I think I might be falling out of love with Tom Stoppard. I didn’t really like his latest play The Hard Problem and I took against Travesties in it’s recent revival at the Menier. I last saw this play six years ago, when it left me with the same feeling as the recent Travesties – ‘look how clever I am’ – but I decided to give it another go as I recall enjoying earlier productions.
The titular characters are of course minor characters in Hamlet and you probably do need to know that play, which is effectively playing concurrently, mostly off-stage, to ‘get’ this one. What we get is these minor Hamlet character’s musings, adventures at sea en route from Denmark to England and interaction with The Player and his troop. Hamlet, Gertrude, Polonius, Ophelia, Horatio and Fortinbras all put in appearances.

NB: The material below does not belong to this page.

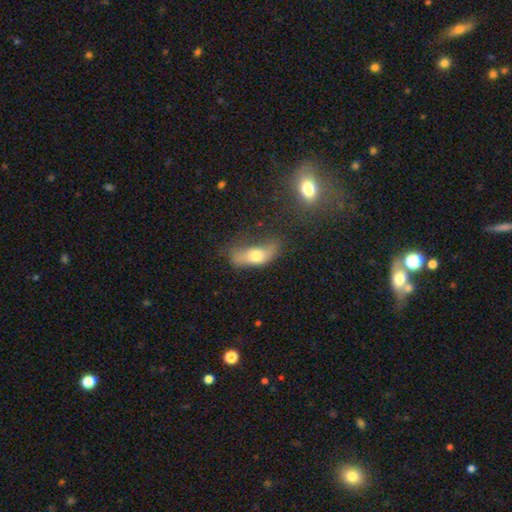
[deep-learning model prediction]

Today it seems the work of a clever clogs young playwright showing off. It’s undoubtedly intelligent, but that comes with an air of superiority and glibness which for me rather stifles it. Whatever you think of the play, though, David Leveaux’s production is as good as it gets, with a superb impressionistic design from Anna Fleischle.
The chemistry of the titular pair is crucial. The last paring I saw was Jamie Parker and Samuel Barnett, who had worked together for years on The History Boys but didn’t have that chemistry. Daniel Ratcliffe and Joshua Maguire don’t appear to have worked together before, yet they have it in abundance. I admire Radcliffe for how he has managed his post-Potter career and here he takes a role often upstaged by two others without any attempt to use his star status or upstage his colleagues. David Haig as The Player is a larger-than-life ‘Lord of Misrule’ with punk gothic followers, like some sort of Pied Piper, and he almost steals the show.
Great production. Great performances. Maybe the play has had its day.